TASKS AND EXERCISES:
1. Count the lines of the listing that contain the string "plus", and give only that number.
2. Proceed with the passage on the saying about talking the talk and walking the walk, picking up after its final sentence.

In my Bible class on Sunday, I touched on a phrase that is often used. Sometimes I hear, "If you're gonna talk the talk, you'd better walk the walk." Or as a complaint, "She talks the talk, but she doesn't walk the walk." As a general phrase, we all know what it means. Talking about things doesn't get them done. Discussing a diet theory over bonbons won't take off the pounds. So far, so good.

But when it comes to the Christian faith, I find the phrase a little less useful. It isn't that there aren't a lot of good uses for the phrase, but that you never quite know what someone is using it to mean.

My first inclination was to think that perhaps this phrase originated in Christian circles, but became secularized. But this morning, when I started researching, I found this is not so clearly true.

I didn't exactly sit down to research. Rather, I ran into an interview with Madonna where she used the phrase. Speaking of Jeffrey Sachs, Madonna says "He's extremely charismatic. Very well-spoken and charming. He's one of the few people I know who talks the talk and also walks the walk. He thinks very big." The two of them do poverty work. So this means that the man not only talks about the importance of helping the poor, but he also actively helps them. The use of the phrase here is not specifically Christian, but everyone can follow it.

When I looked up the origin of the phrase, I found someone's reference to the fact that the earliest use he could document was from the Ohio newspaper The Mansfield News, June 1921:

"Although he has no gilded medals upon his bosom, Howard Herring of the North American Watch company, walks the walk, and talks the talk, of a hero today."

This use is not specifically Christian, either. Now, my own research on this one is not extensive. So I don't know that this phrase did not arise in Christian circles. And the fact is, there were other quotes where similar things were said by Ben Franklin and Shakespeare. The concepts involved are now part of the common heritage of humanity. The phrase about walking the walk sounds to my ear like a sermonic phrase from the golden age of preaching. But it might also have been from the golden age of oratory in general.

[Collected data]
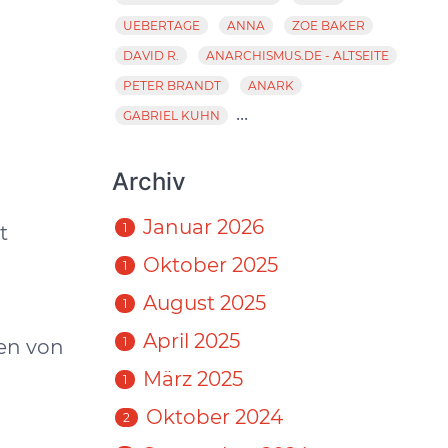
UEBERTAGE
ANNA
ZOE BAKER
DAVID R.
ANARCHISMUS.DE - ALTSEITE
PETER BRANDT
ANARK
...
GABRIEL KUHN
Archiv
Januar 2026
1
t
Oktober 2025
1
August 2025
1
April 2025
1
en von
März 2025
1
Oktober 2024
2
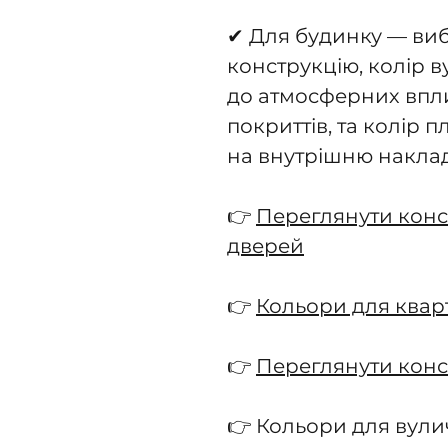
✔ Для будинку — виб
конструкцію, колір в
до атмосферних впли
покриттів, та колір 
на внутрішню наклад
👉
Переглянути конс
дверей
👉
Кольори для квар
👉
Переглянути конс
👉 Кольори для вул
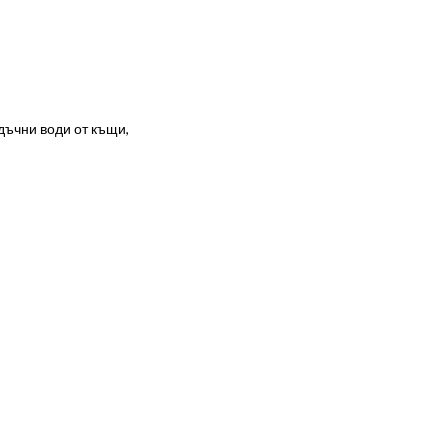
дъчни води от къщи,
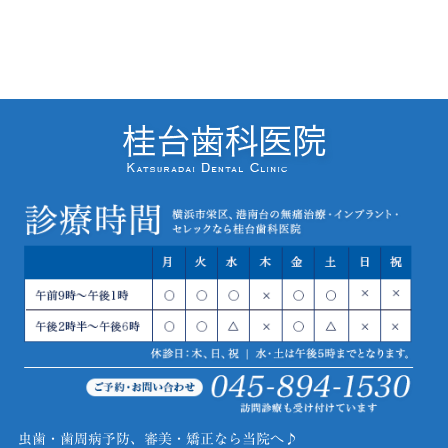
虫歯・歯周病予防、審美・矯正なら当院へ♪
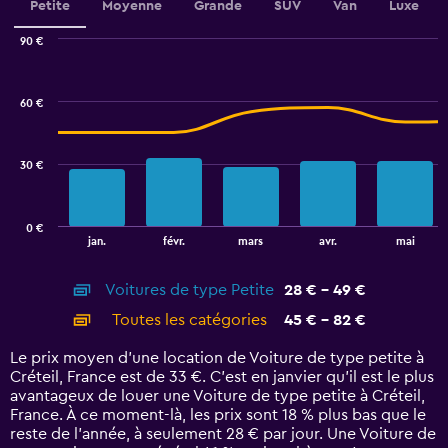
values.
Petite
Moyenne
Grande
SUV
Van
Luxe
Range:
0
90 €
Combination
to
Chart
graphic.
chart
3.6.
with
60 €
2
data
series.
30 €
The
chart
has
0 €
1
End
jan.
févr.
mars
avr.
mai
of
X
interactive
axis
chart
Voitures de type Petite
28 € - 49 €
displaying
categories.
Toutes les catégories
45 € - 82 €
Range:
14
Le prix moyen d’une location de Voiture de type petite à
categories.
Créteil, France est de 33 €. C’est en janvier qu'il est le plus
The
avantageux de louer une Voiture de type petite à Créteil,
chart
France. À ce moment-là, les prix sont 18 % plus bas que le
has
reste de l’année, à seulement 28 € par jour. Une Voiture de
1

ANSWERS GIVEN:
1. 2

2.
I end up having double reservations. One is a reservation against attacking the use of the phrase. There are some Biblical parallels. Think of "But prove yourselves doers of the word, and not merely hearers who delude themselves" (James 1:22). Yet we cannot just leave this here. In Romans we also find a parallel, but in the middle of a sustained argument. St. Paul says, "for it is not the hearers of the Law who are just before God, but the doers of the Law will be justified" (Romans 2:13). This sounds clear enough. Not mere exposure to the Law is what counts, talking the talk. But doing the Law, that is, walking the walk. But Paul doesn't stop there. "Now we know that whatever the Law says, it speaks to those who are under the Law, so that every mouth may be closed and all the world may become accountable to God; because by the works of the Law no flesh will be justified in His sight; for through the Law comes the knowledge of sin" (Romans 3:19-20). Here we find that nobody walks the walk.

If we use this phrase in the general sense to mean that what we do should in some sense match what we talk about doing, the phrase in question is still a good one. Our faith should have some impact on our lives. But often I get the sense that this phrase is used of salvation. We get to heaven by following a certain pattern of conduct. The phrase should not be used in ways that leave themselves open to that interpretation.